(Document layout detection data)

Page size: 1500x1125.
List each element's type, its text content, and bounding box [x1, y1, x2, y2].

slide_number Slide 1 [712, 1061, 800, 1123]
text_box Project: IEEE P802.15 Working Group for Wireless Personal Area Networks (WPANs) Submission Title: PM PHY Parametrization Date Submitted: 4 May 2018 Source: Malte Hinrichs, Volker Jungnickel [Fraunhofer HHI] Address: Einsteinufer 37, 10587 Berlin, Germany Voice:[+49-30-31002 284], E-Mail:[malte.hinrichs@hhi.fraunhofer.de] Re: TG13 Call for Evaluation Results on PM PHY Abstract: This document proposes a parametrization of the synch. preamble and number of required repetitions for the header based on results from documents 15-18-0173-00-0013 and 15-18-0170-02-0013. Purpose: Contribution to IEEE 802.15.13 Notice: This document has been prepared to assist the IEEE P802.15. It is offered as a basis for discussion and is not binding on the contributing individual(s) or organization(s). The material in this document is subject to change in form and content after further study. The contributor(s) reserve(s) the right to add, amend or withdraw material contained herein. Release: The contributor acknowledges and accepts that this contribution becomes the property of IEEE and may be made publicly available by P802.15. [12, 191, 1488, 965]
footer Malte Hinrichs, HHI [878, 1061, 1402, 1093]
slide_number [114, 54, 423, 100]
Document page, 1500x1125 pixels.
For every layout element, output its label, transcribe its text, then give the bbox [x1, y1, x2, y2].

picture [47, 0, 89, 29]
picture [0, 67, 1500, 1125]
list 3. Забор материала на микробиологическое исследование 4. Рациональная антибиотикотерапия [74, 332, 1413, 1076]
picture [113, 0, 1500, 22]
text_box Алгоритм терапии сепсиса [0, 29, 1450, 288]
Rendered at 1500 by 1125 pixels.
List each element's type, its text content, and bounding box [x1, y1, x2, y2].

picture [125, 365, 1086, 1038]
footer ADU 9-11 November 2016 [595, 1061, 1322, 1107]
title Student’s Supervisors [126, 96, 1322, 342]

TASK PROMPT:
Transcribe all the data word for word, as it appears above.

ANSWER SECTION:
Page size: 1500x1125.
List each element's type, its text content, and bounding box [x1, y1, x2, y2].

slide_number Slide 1 [712, 1061, 800, 1123]
text_box Project: IEEE P802.15 Working Group for Wireless Personal Area Networks (WPANs) Submission Title: PM PHY Parametrization Date Submitted: 4 May 2018 Source: Malte Hinrichs, Volker Jungnickel [Fraunhofer HHI] Address: Einsteinufer 37, 10587 Berlin, Germany Voice:[+49-30-31002 284], E-Mail:[malte.hinrichs@hhi.fraunhofer.de] Re: TG13 Call for Evaluation Results on PM PHY Abstract: This document proposes a parametrization of the synch. preamble and number of required repetitions for the header based on results from documents 15-18-0173-00-0013 and 15-18-0170-02-0013. Purpose: Contribution to IEEE 802.15.13 Notice: This document has been prepared to assist the IEEE P802.15. It is offered as a basis for discussion and is not binding on the contributing individual(s) or organization(s). The material in this document is subject to change in form and content after further study. The contributor(s) reserve(s) the right to add, amend or withdraw material contained herein. Release: The contributor acknowledges and accepts that this contribution becomes the property of IEEE and may be made publicly available by P802.15. [12, 191, 1488, 965]
footer Malte Hinrichs, HHI [878, 1061, 1402, 1093]
slide_number [114, 54, 423, 100]
Document page, 1500x1125 pixels.
For every layout element, output its label, transcribe its text, then give the bbox [x1, y1, x2, y2].

picture [47, 0, 89, 29]
picture [0, 67, 1500, 1125]
list 3. Забор материала на микробиологическое исследование 4. Рациональная антибиотикотерапия [74, 332, 1413, 1076]
picture [113, 0, 1500, 22]
text_box Алгоритм терапии сепсиса [0, 29, 1450, 288]
Rendered at 1500 by 1125 pixels.
List each element's type, its text content, and bounding box [x1, y1, x2, y2].

picture [125, 365, 1086, 1038]
footer ADU 9-11 November 2016 [595, 1061, 1322, 1107]
title Student’s Supervisors [126, 96, 1322, 342]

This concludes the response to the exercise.